Helpful hint: these come in a 6 pack. Therefore, for good measure I made sure to hide all six in his things.

The trick is to hide the Ice where you know your friend will find it, but it can’t be out in the open because where’s the fun in that? The carbonation sucks more than anything in this prank. Be sure to have someone there when they find the Ice too so that you make sure they actually drink it.

He was not pleased he had to drink Ices between his shower and his bed. Just a little goodnight sendoff.

Day 3: Turn their bed into a baby burrito

I have never felt as idiotic as I did completing this prank. Yes, I lifted his entire mattress and used a whole roll of saran wrap to coat over and around the entirety of his bedding. Yes, it took 3 people to complete the task. The foiled pillows were just an added chuckle because they look like little burritos. Baby burritos.

This will soften the blow of another prank. Kitchen supplies are easy to come by and this is so bizarre of an idea, you’ll feel pretty clever even though I’m giving you the idea currently. Be sure to really pull that wrapping tight to keep the bed fresh. I heard him quietly cutting the wrap off in the pitch black after mumbling “just, why?”

Got em’.

Day 4: Sticky note wallpaper 

A classic. The more colors of the post it notes, the better.

To stay respectful and make the prank even funnier, don’t move any of their stuff. Hit the walls and large, open surfaces first before moving to more and more obscure locations (see the open drawer side and the minimal desktop).

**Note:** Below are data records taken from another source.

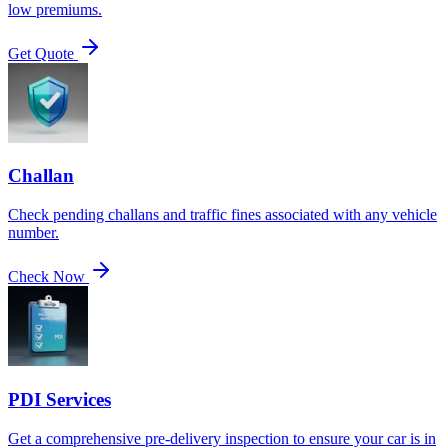
low premiums.
Get Quote
Challan
Check pending challans and traffic fines associated with any vehicle
number.
Check Now
PDI Services
Get a comprehensive pre-delivery inspection to ensure your car is in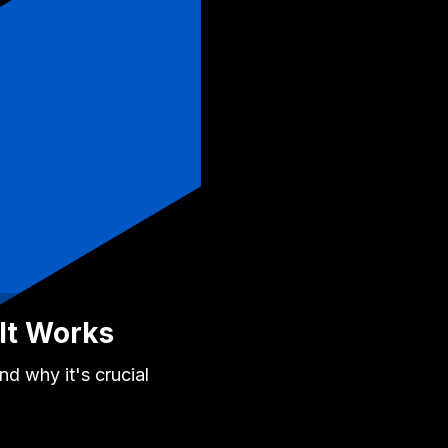
It Works
d why it's crucial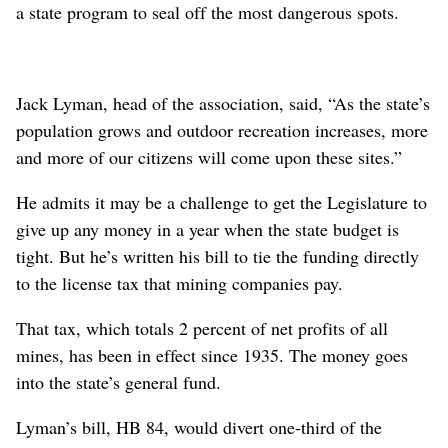
a state program to seal off the most dangerous spots.
Jack Lyman, head of the association, said, “As the state’s
population grows and outdoor recreation increases, more
and more of our citizens will come upon these sites.”
He admits it may be a challenge to get the Legislature to
give up any money in a year when the state budget is
tight. But he’s written his bill to tie the funding directly
to the license tax that mining companies pay.
That tax, which totals 2 percent of net profits of all
mines, has been in effect since 1935. The money goes
into the state’s general fund.
Lyman’s bill, HB 84, would divert one-third of the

As long as you make sure to recycle all the notes afterwards – don’t be destroy the Earth at the cost of your prank – this is sure to brighten their day. For an added bonus, throw some notes in places they won’t find for awhile.

I have a feeling his walls will stay colored for the foreseeable future.

Day 5: Please still love me

Give em a hug and reassure them you only prank out of the utmost love and adoration. Who else would you procrastinate to such lengths for?

That’s right – the Vandy VP was a great sport.

But remember – trust no one and nothing.